Vous n’aurez pas les enfants reprend le titre d’un tract de la Résistance lyonnaise qui dénonce la tentative de la police française de reprendre 108 enfants juifs exfiltrés du camp de transit de Vénissieux dans la nuit de 28 au 29 août 1942. C’est également le titre d’un ouvrage de l’historienne Valérie Portheret dont est adapté cette bande dessinée, histoire d’un sauvetage administratif, d’un déchirement pour les familles juives vouées à la déportation mais aussi d’une chaîne de solidarité formée par les mouvements de Résistance, l’OSE (Oeuvre de secours aux Enfants Juifs) et un réseau chrétien d’entraide : l’Amitié chrétienne. La Cimade (Comité Intermouvements Auprès Des Evacués), créée en 1939, participe également à ce sauvetage.
C’est avant tout une « lutte de papier » qui est menée par l’étude des textes administratifs notamment de la liste d’exemptions prévues par Vichy : les individus ayant servi dans l’armée française ou ex-alliée et leurs familles, ceux qui ont des enfants ou un conjoint français, les « intransportables », les plus de 60 ans, les femmes enceintes, les pères et mères d’un enfant de moins de 5 ans, ceux qui sont incorporés dans un groupement de travailleurs étrangers, ceux qui se sont démarqués par leurs travaux artistiques, littéraires ou scientifiques, mais aussi les enfants de moins de 18 ans non accompagnés.

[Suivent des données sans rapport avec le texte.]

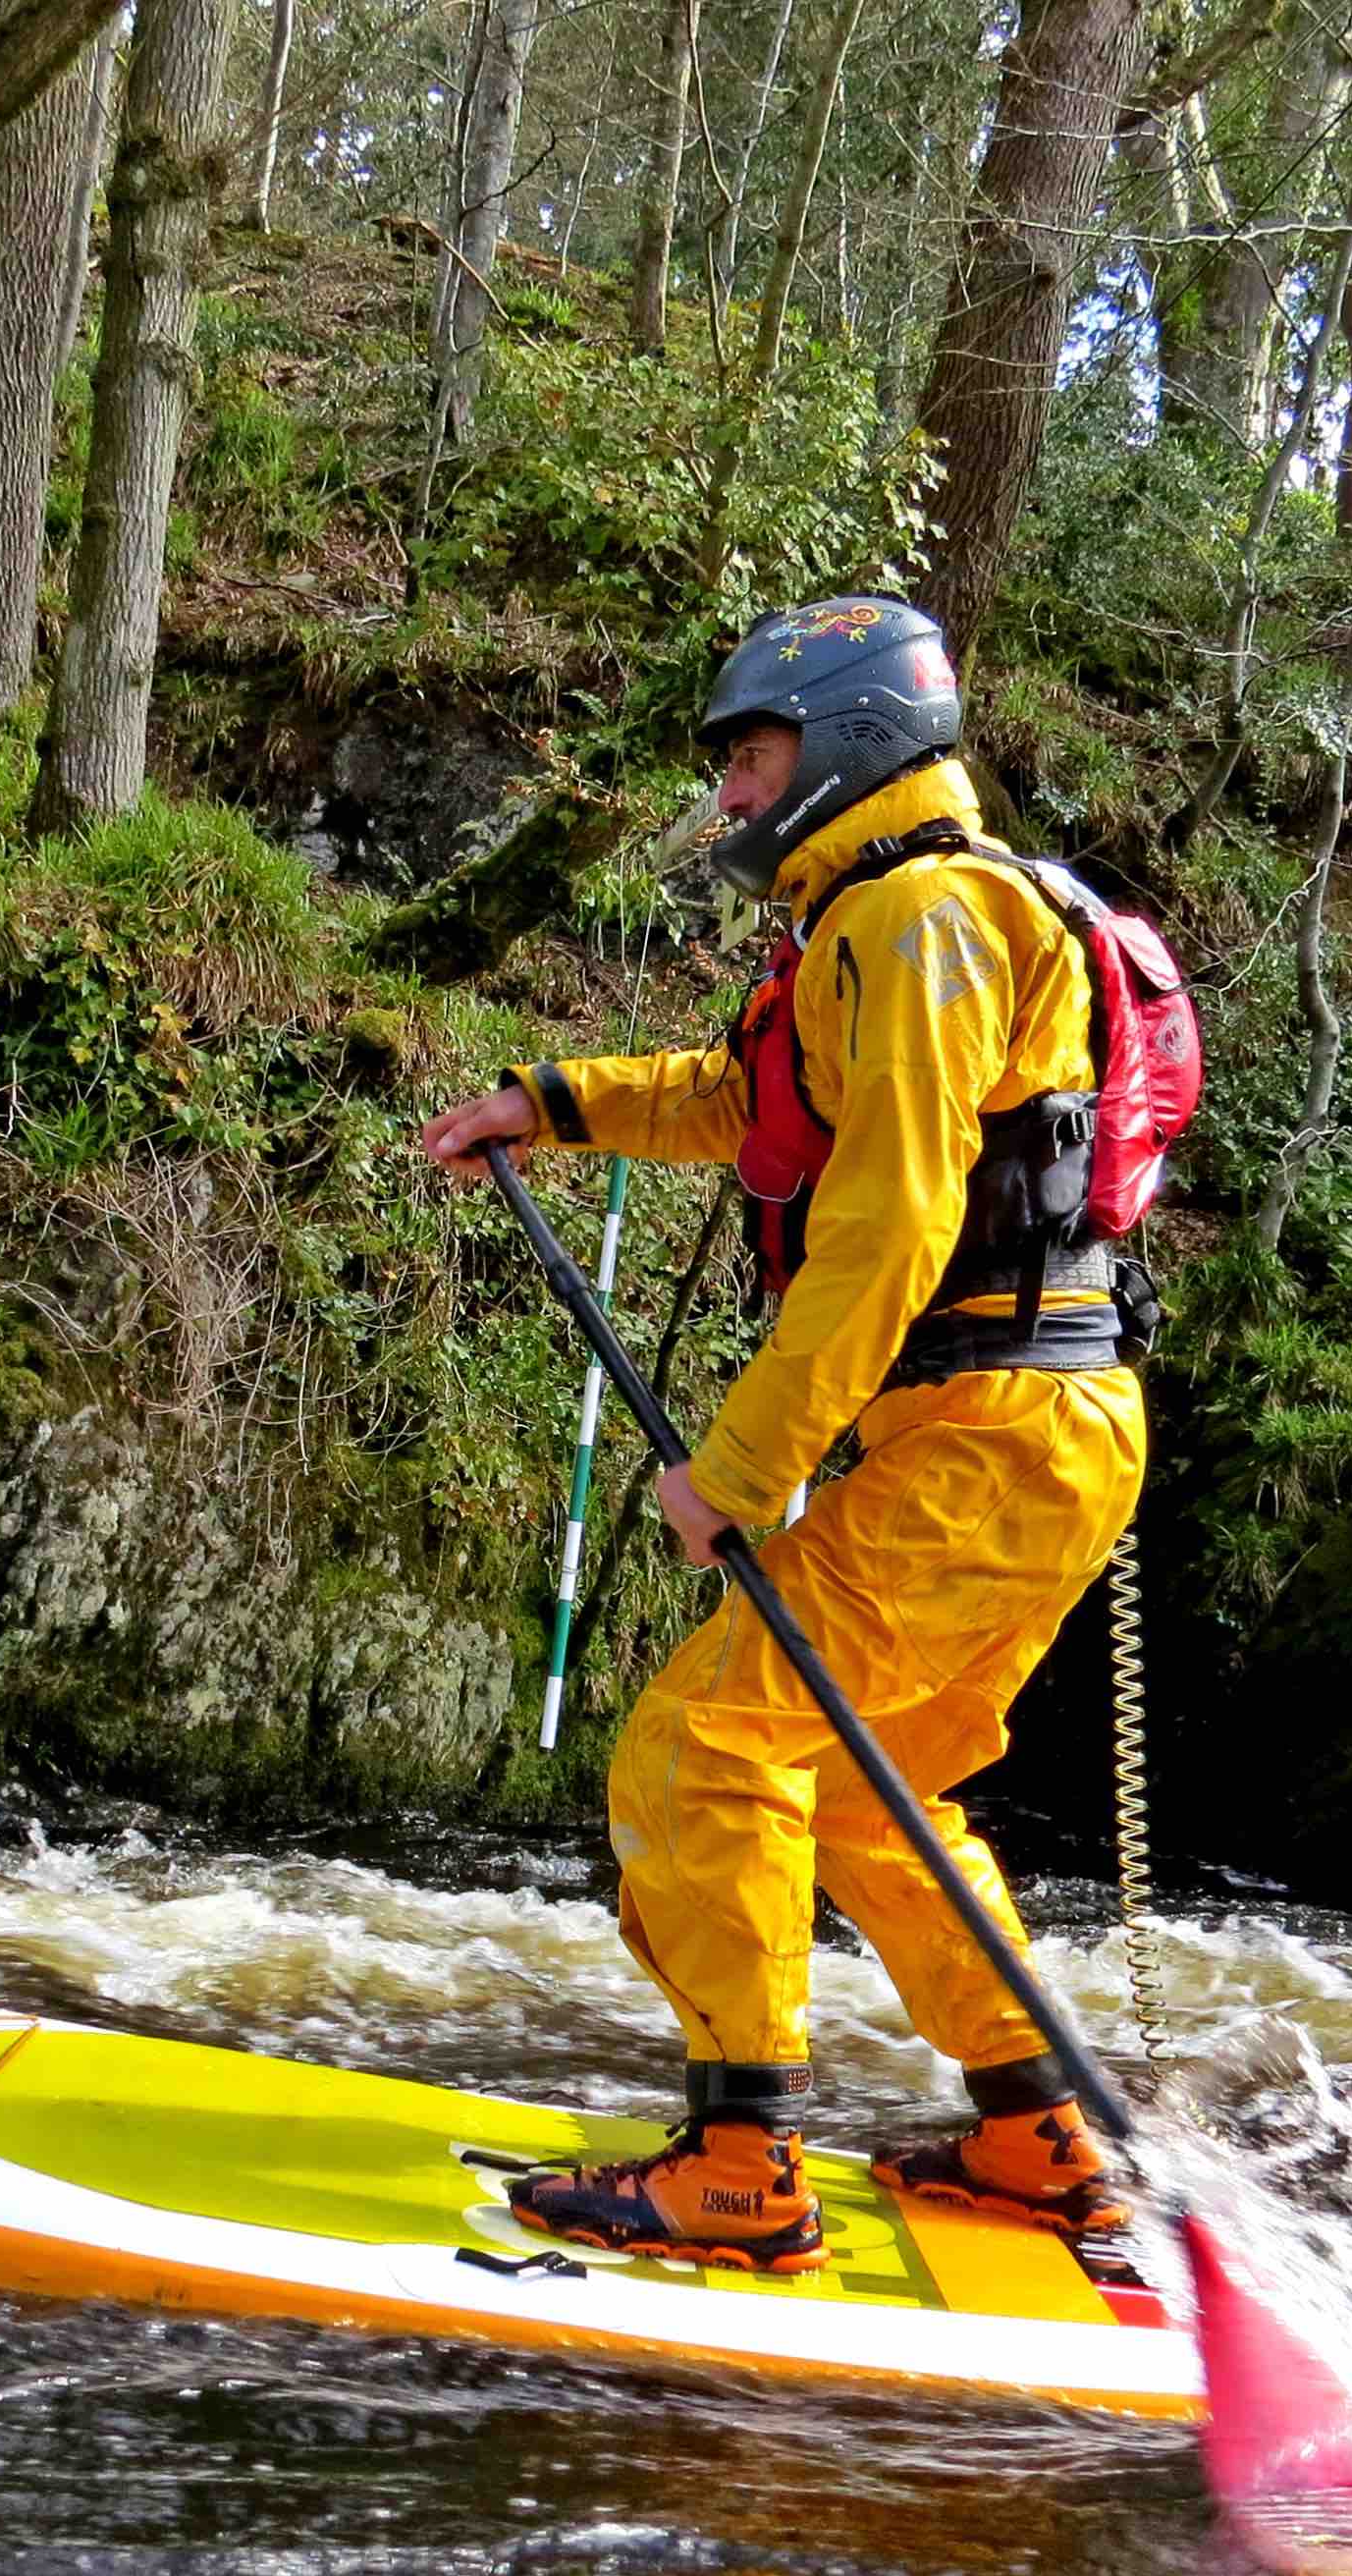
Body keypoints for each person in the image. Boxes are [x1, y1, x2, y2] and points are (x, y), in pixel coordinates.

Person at [415, 595, 1158, 2277]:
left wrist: (738, 1469)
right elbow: (767, 1104)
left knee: (703, 1747)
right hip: (1021, 1427)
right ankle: (1038, 2141)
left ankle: (742, 2166)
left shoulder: (917, 922)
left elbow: (888, 1221)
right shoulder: (890, 926)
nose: (732, 794)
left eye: (749, 756)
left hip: (992, 1427)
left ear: (846, 745)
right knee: (865, 1790)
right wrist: (561, 1100)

Deux hommes mettent au point le stratagème : Gilbert Lesage, chef du Service Social des Etrangers de Vichy, fonctionnaire de Vichy qui peut entrer dans le camp. Il s’est adressé à l’abbé Glasberg, fondateur de l’Amitié chrétienne pour procéder au tri des dossiers en essayant de sauver le maximum de personnes. Ils peuvent s’appuyer sur une oeuvre : ce sera l’Amitié chrétienne, qui mobiliser ses assistantes sociales pour aller chercher des justificatifs dans les consulats. La disposition qui exempte les enfants est annulée, mais Gilbert Lesage subtilise le télégramme qui l’annonce. Les résistants se livrent à une course contre la montre face à la déportation imminente mais aussi à la suppression des critères. La commission de criblage libère un nombre important d’internés, mais l’enjeu est de convaincre les familles qui ne peuvent être exemptés d’abandonner leurs enfants pour leur éviter la déportation. Ils sont confiés à l’Amitié chrétienne et donc sous la protection du cardinal Gerlier, connu comme un proche du maréchal Pétain. Le cardinal écrit une lettre, lue dans toutes les paroisses de son diocèse et au delà, pour dénoncer les déportations. Seuls 3 enfants sont repris et exterminés à Auschwitz. 132 adultes ont été sauvés par la commission de criblage. L’action du docteur Adam, médecin du camp, est aussi mise en valeur. Environ 70 personnes sont sorties du camp de Vénissieux après un passage dans son infirmerie.
Le livre s’achève par une postface de Valérie Portheret qui raconte le déroulement de ses recherches. Illustrée par des photographies d’époque, prises par un travailleur étranger interné au camp et par celles, récentes, de ses rencontres, son récit retrace la longue recherche des sources. Les archives sont aussi largement mises en avant dans le dessin de la bande dessinée, qui reproduit des sources et les intègre dans le dessin. L’ensemble est accessible à des élèves, pour travailler sur la Résistance mais aussi pour comprendre le travail d’historien.